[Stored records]
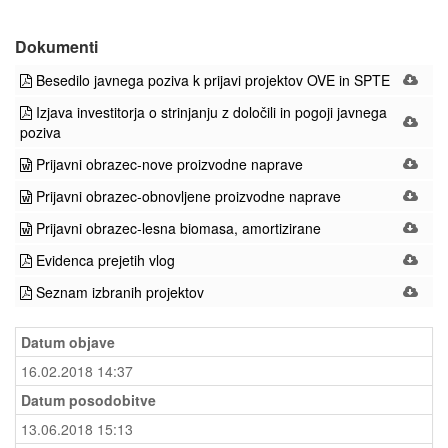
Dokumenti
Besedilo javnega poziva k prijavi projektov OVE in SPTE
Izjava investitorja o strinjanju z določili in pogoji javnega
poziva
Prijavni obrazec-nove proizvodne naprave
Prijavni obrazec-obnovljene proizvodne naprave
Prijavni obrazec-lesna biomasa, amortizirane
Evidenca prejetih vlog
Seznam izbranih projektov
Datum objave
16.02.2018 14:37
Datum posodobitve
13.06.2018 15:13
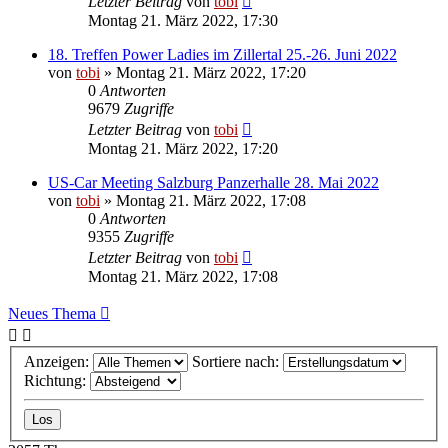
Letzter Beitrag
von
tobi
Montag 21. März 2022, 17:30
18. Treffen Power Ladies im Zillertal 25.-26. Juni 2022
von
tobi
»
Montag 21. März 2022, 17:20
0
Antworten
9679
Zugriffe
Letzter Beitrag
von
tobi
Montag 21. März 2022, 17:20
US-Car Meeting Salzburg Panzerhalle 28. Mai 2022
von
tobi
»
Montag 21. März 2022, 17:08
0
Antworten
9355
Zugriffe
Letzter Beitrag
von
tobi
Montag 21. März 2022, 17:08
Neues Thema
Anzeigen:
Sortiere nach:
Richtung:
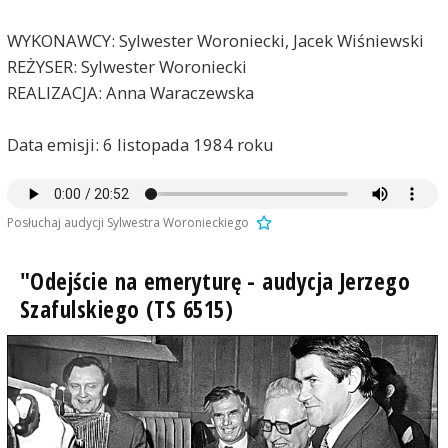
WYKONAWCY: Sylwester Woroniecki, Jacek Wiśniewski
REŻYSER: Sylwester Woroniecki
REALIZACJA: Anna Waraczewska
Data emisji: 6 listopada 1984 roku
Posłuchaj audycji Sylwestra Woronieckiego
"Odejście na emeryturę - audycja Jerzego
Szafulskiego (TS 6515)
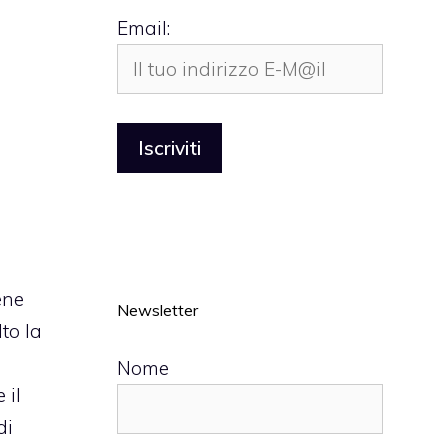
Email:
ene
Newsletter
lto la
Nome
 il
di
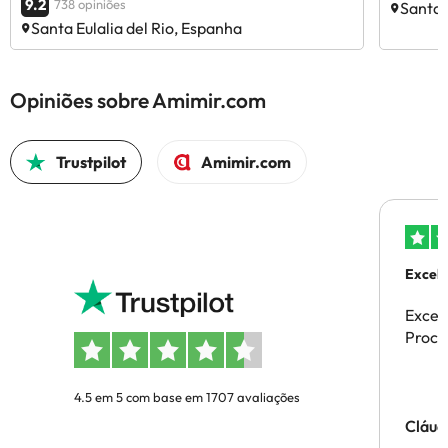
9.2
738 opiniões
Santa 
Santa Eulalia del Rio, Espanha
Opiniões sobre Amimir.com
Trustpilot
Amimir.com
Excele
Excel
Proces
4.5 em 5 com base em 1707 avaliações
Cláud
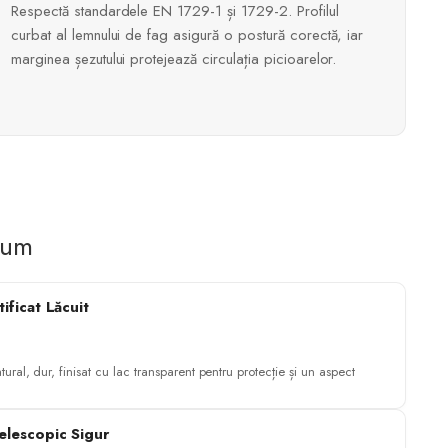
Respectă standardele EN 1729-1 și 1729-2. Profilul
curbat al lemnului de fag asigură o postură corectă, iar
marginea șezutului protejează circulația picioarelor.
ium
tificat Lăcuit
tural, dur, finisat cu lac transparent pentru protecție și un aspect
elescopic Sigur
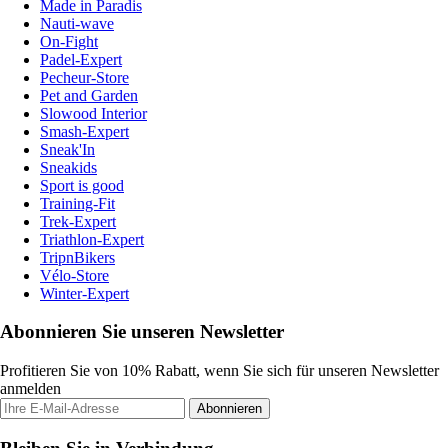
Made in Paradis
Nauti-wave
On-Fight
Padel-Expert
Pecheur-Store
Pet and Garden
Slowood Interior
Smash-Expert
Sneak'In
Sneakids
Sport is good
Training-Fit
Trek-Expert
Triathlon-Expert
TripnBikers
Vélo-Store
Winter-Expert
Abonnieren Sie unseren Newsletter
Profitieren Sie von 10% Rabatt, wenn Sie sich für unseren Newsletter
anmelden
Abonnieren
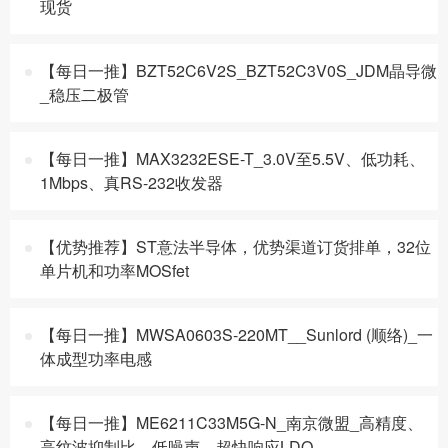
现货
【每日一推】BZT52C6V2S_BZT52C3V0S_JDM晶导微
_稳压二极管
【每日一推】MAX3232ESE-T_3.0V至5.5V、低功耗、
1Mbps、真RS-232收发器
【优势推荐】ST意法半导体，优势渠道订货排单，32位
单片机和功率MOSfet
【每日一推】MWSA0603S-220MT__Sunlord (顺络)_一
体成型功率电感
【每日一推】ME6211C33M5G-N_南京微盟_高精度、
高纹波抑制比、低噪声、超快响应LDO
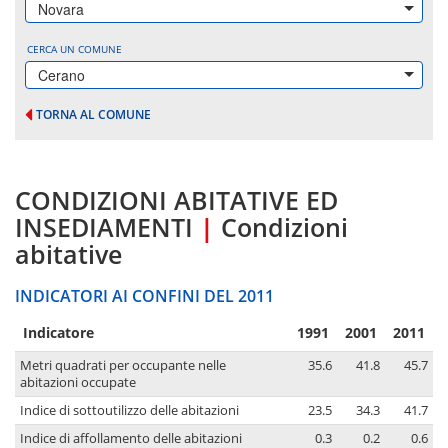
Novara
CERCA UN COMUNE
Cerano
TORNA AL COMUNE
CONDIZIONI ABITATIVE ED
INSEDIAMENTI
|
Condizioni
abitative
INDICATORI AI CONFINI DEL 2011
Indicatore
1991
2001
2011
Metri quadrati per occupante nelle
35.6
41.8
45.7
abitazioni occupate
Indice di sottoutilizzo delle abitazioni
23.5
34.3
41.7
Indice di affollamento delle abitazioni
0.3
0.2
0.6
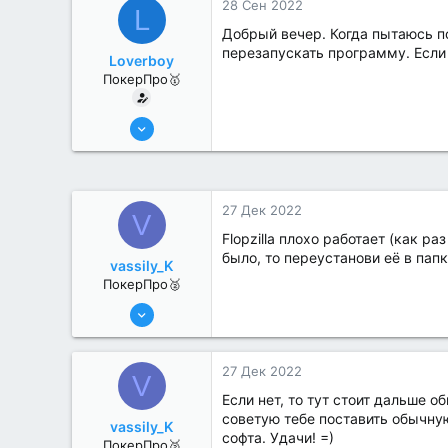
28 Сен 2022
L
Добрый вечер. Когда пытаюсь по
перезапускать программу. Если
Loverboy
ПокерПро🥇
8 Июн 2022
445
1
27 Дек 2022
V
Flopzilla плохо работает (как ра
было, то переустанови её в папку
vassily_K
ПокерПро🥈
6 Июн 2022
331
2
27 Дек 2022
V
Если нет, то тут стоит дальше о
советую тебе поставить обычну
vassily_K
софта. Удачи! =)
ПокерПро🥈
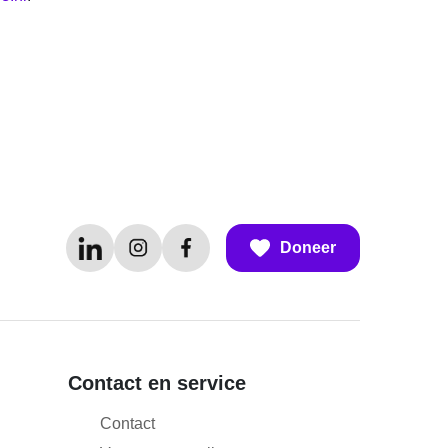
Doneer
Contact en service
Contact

> [Exercise details]: Please pick out every line in the items above that contains the word "Abonnieren", matching its case exactly, and copy each such line.

> [Result below]:
Abonnieren Sie unseren Newsletter
Abonnieren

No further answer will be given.